BEGIN EXERCISE DATA

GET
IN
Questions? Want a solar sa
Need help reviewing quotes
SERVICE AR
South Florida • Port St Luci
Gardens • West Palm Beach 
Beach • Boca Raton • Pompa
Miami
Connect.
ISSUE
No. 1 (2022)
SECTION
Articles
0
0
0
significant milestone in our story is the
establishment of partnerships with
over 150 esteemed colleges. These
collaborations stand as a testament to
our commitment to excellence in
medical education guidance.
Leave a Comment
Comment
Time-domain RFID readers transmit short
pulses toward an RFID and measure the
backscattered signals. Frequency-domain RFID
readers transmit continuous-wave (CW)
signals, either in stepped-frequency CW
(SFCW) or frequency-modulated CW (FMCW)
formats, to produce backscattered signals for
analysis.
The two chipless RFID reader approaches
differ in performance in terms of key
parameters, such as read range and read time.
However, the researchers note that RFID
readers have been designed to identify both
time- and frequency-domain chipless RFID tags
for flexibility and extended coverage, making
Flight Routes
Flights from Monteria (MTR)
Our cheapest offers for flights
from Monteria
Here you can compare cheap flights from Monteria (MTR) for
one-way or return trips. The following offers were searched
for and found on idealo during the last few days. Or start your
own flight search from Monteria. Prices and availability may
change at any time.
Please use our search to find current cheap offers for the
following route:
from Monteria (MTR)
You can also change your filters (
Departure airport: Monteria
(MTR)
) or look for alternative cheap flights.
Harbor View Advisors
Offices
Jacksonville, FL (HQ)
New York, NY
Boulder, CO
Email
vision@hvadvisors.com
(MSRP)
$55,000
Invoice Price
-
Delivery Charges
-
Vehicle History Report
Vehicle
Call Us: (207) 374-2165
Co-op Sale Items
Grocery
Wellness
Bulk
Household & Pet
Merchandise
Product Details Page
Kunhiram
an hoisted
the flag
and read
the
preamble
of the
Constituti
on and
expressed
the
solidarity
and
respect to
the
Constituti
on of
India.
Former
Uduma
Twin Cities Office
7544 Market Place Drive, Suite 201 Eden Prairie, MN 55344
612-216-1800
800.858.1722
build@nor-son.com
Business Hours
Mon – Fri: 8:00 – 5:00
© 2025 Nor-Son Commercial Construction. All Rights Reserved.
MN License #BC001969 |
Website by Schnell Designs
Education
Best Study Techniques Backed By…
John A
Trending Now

END EXERCISE DATA

### DIRECTIONS FOR THIS TASK
Can you format every line of the data above as a JSON list of strings, one string per line, with blank lines left out?

### RESPONSE BOX
[
  "GET",
  "IN",
  "Questions? Want a solar sa",
  "Need help reviewing quotes",
  "SERVICE AR",
  "South Florida • Port St Luci",
  "Gardens • West Palm Beach ",
  "Beach • Boca Raton • Pompa",
  "Miami",
  "Connect.",
  "ISSUE",
  "No. 1 (2022)",
  "SECTION",
  "Articles",
  "0",
  "0",
  "0",
  "significant milestone in our story is the",
  "establishment of partnerships with",
  "over 150 esteemed colleges. These",
  "collaborations stand as a testament to",
  "our commitment to excellence in",
  "medical education guidance.",
  "Leave a Comment",
  "Comment",
  "Time-domain RFID readers transmit short",
  "pulses toward an RFID and measure the",
  "backscattered signals. Frequency-domain RFID",
  "readers transmit continuous-wave (CW)",
  "signals, either in stepped-frequency CW",
  "(SFCW) or frequency-modulated CW (FMCW)",
  "formats, to produce backscattered signals for",
  "analysis.",
  "The two chipless RFID reader approaches",
  "differ in performance in terms of key",
  "parameters, such as read range and read time.",
  "However, the researchers note that RFID",
  "readers have been designed to identify both",
  "time- and frequency-domain chipless RFID tags",
  "for flexibility and extended coverage, making",
  "Flight Routes",
  "Flights from Monteria (MTR)",
  "Our cheapest offers for flights",
  "from Monteria",
  "Here you can compare cheap flights from Monteria (MTR) for",
  "one-way or return trips. The following offers were searched",
  "for and found on idealo during the last few days. Or start your",
  "own flight search from Monteria. Prices and availability may",
  "change at any time.",
  "Please use our search to find current cheap offers for the",
  "following route:",
  "from Monteria (MTR)",
  "You can also change your filters (",
  "Departure airport: Monteria",
  "(MTR)",
  ") or look for alternative cheap flights.",
  "Harbor View Advisors",
  "Offices",
  "Jacksonville, FL (HQ)",
  "New York, NY",
  "Boulder, CO",
  "Email",
  "vision@hvadvisors.com",
  "(MSRP)",
  "$55,000",
  "Invoice Price",
  "-",
  "Delivery Charges",
  "-",
  "Vehicle History Report",
  "Vehicle",
  "Call Us: (207) 374-2165",
  "Co-op Sale Items",
  "Grocery",
  "Wellness",
  "Bulk",
  "Household & Pet",
  "Merchandise",
  "Product Details Page",
  "Kunhiram",
  "an hoisted",
  "the flag",
  "and read",
  "the",
  "preamble",
  "of the",
  "Constituti",
  "on and",
  "expressed",
  "the",
  "solidarity",
  "and",
  "respect to",
  "the",
  "Constituti",
  "on of",
  "India.",
  "Former",
  "Uduma",
  "Twin Cities Office",
  "7544 Market Place Drive, Suite 201 Eden Prairie, MN 55344",
  "612-216-1800",
  "800.858.1722",
  "build@nor-son.com",
  "Business Hours",
  "Mon – Fri: 8:00 – 5:00",
  "© 2025 Nor-Son Commercial Construction. All Rights Reserved.",
  "MN License #BC001969 |",
  "Website by Schnell Designs",
  "Education",
  "Best Study Techniques Backed By…",
  "John A",
  "Trending Now"
]